The BHD Foundation are very excited by the results of this trial. Folliculin, the gene mutated in BHD, is also known to activate HIF. It may be possible that belzutifan could have some benefits for individuals with BHD. To find out more, we spoke to one of the researchers involved in the trial and BHD expert Dr Marston Linehan (National Cancer Institute, NIH).
Why is another approach for kidney cancer management needed for individuals with VHL disease?
The reason we worked on the development of a treatment for VHL kidney cancer over the past 38 years is so that we would have an alternative to surgery for these patients and could delay or completely prevent kidney tumor development.
What are the next steps for taking belzutifan from clinical trials to approved use in patients with VHL disease?
We still have many questions to answer such as:
- When is the optimal time to prescribe the agent for VHL-associated renal tumors?
- How long is the optimal time period to give the agent in patients with VHL-associated kidney tumors?
- We need to identify the causes of tumor resistance to therapy.
What can we learn from this trial to look at potential treatments for BHD?
- We can learn about the potential for targeted systemic agents in patients with genetically defined, inherited forms of kidney cancer such as BHD.

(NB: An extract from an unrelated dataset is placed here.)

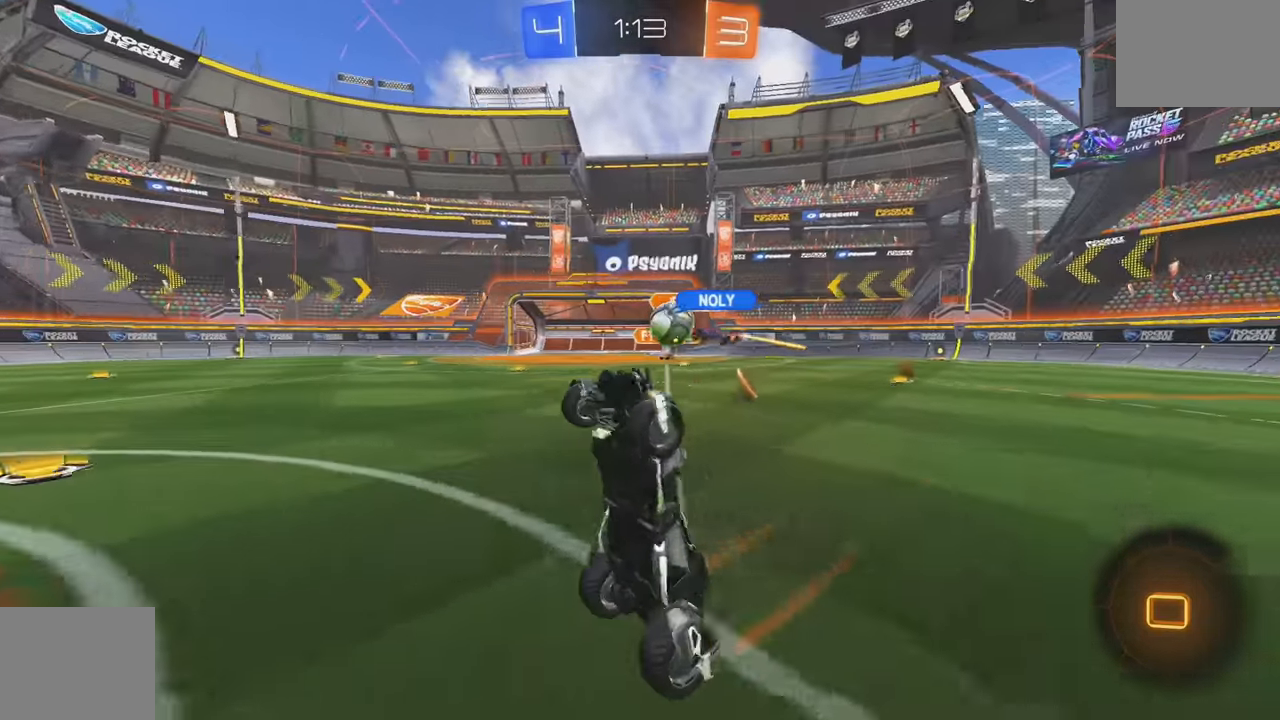
{"dt_ms": 500, "buttons": ["R2"], "left_stick": "center", "events": [[216, "left_stick", "right"], [483, "left_stick", "center"]]}
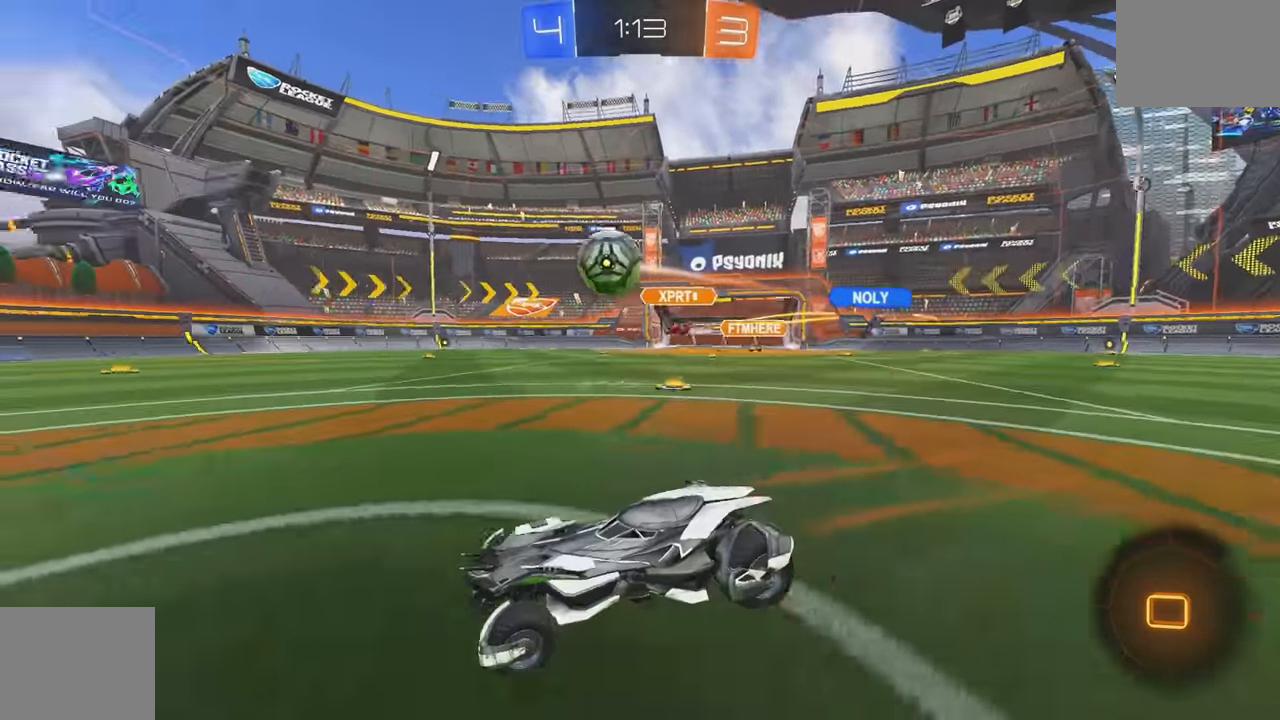
{"dt_ms": 500, "buttons": ["R2"], "left_stick": "center", "events": [[16, "left_stick", "left"], [100, "A", "down"], [116, "L1", "down"], [116, "left_stick", "up-left"], [150, "A", "up"], [200, "A", "down"], [283, "A", "up"], [300, "Y", "down"], [433, "Y", "up"], [450, "L1", "up"], [466, "left_stick", "center"]]}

- Also, although we worked towards the development of agents targeting the VHL pathway to treat kidney cancer, in the belzutifan trial we learned that this agent also has activity in treating central nervous system tumors (CNS hemangioblastomas) and pancreatic neuroendocrine tumors.
- As we have worked on the development of a therapeutic approach for the treatment of tumors in patients affected with BHD over the past 25 years, it is our hope that when we see the development of an effective approach to target the FLCN (BHD gene) pathway that we will see effect on not only the BHD-associated kidney tumors, but also on BHD-associated pulmonary cysts and cutaneous fibrofolliculomas.
- We have a way to go, however, we are encouraged by the progress that has been made.
Do you think this approach is the future for management of BHD?
Yes, I do feel that this is the future for the management of BHD. This was our goal, our “vision”, when we started on VHL in the early 1980’s. It was also our goal when we started working on BHD in the mid 1990’s. We will not stop until we have seen the development of effective forms of treatment for all patients affected with BHD and VHL, as well as those affected with Hereditary Papillary Kidney Cell Carcinoma (starting in 1991), Hereditary Leiomyomatosis and Kidney Cell Carcinoma (HLRCC) (starting in 1989) and TFE3, TFEB and MITF kidney cell carcinoma (starting in 1987).
We are very appreciative of the support and encouragement of the Myrovlytis Trust and of the brave and courageous BHD patients who have made it possible for us to make the progress we have over the past 25 years. We are optimistic about the future.
The BHD Foundation are extremely thankful to Dr Marston Linehan for his time and his passion and work on BHD and other hereditary kidney cancers.